Patients: 450 patients who were =70 years of age and had fractures of the hip graded as Garden 3 or 4. Patients with confusion, rheumatoid arthritis, or fractures older than 2 days and patients who were bedridden or confined to a nursing home were excluded. 409 patients (91%; mean age, 82 years; 79% women) were assessed at 1 year. 383 patients (85%) were assessed at 2 years.
Intervention: Patients were allocated to primary arthroplasty ( n = 192; 103 total arthroplasty and 89 hemiarthroplasty) or internal fixation with use of Hansson hook-pins or Olmed screws ( n = 217).
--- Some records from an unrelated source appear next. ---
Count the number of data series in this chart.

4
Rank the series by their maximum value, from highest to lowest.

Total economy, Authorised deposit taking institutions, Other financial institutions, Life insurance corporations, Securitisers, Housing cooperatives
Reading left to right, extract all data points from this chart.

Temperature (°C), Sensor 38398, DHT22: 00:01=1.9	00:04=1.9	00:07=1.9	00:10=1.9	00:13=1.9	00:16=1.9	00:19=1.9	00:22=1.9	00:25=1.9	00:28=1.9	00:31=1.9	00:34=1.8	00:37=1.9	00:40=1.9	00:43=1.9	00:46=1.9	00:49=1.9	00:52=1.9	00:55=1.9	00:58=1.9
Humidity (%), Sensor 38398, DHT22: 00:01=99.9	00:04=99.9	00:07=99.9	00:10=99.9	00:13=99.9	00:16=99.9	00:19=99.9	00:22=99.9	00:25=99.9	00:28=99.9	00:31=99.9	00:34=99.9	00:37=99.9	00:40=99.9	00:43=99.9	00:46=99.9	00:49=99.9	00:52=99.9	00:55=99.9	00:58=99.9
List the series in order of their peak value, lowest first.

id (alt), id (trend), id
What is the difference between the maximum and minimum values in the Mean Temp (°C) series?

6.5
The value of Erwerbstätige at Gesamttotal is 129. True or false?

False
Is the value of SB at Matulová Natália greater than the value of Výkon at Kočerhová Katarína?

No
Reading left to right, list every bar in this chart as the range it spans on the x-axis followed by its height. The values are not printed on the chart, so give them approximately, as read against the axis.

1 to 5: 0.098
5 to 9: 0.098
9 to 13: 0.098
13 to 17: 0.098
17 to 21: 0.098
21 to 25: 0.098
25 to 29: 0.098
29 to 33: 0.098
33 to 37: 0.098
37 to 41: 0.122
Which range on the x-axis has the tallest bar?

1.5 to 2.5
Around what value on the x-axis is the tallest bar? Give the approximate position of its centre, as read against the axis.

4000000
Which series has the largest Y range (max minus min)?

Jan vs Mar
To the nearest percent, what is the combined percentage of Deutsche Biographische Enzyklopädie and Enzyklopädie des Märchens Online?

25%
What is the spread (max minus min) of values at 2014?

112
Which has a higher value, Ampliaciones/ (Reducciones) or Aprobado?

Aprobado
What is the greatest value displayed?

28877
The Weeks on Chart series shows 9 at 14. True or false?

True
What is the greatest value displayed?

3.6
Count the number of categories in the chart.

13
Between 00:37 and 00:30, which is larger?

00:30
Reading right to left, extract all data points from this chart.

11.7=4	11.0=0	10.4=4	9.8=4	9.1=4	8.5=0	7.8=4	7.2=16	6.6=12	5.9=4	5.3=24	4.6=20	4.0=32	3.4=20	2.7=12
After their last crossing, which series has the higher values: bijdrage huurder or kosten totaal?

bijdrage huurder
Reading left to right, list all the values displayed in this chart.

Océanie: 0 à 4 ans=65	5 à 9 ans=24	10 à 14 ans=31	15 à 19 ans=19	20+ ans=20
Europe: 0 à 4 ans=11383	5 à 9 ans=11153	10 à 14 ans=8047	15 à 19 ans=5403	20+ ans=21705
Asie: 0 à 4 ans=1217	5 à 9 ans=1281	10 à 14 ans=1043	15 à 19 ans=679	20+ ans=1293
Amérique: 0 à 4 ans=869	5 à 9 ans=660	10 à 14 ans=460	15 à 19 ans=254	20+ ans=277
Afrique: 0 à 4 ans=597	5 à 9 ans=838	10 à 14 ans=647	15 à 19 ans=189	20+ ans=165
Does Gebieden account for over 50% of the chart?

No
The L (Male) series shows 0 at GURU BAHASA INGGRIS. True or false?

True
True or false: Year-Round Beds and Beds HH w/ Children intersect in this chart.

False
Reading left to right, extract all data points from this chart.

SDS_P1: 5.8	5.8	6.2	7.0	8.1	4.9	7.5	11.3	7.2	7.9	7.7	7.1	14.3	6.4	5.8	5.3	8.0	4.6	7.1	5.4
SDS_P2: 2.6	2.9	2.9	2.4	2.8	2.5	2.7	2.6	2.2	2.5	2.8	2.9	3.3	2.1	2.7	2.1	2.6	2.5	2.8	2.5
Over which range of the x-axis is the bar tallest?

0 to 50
Main outcome measures: Failure (=2 dislocations, loosening, deep infection, or femoral fracture adjacent to the prosthesis in the arthroplasty group; early redisplacement of the fracture, nonunion, segmental collapse of the femoral head, or deep infection in the internal fixation group), mortality, function (standardized questionnaire), and complications.
Main results: Analysis was by intention to treat. Arthroplasty led to fewer failures and more complications than did internal fixation ( table ). Mortality rates did not differ between groups (table). More patients in the internal fixation group than in the arthroplasty group reported reduced mobility because of hip symptoms (36% vs 25%, P < 0.05) and an inability to walk up stairs (46% vs 33%, P = 0.03) at 2 years.
Conclusions: In patients with fractures of the femoral neck, arthroplasty led to fewer treatment failures and better function than did internal fixation. More patients in the arthroplasty group had complications. Mortality rates did not differ between the two treatment groups.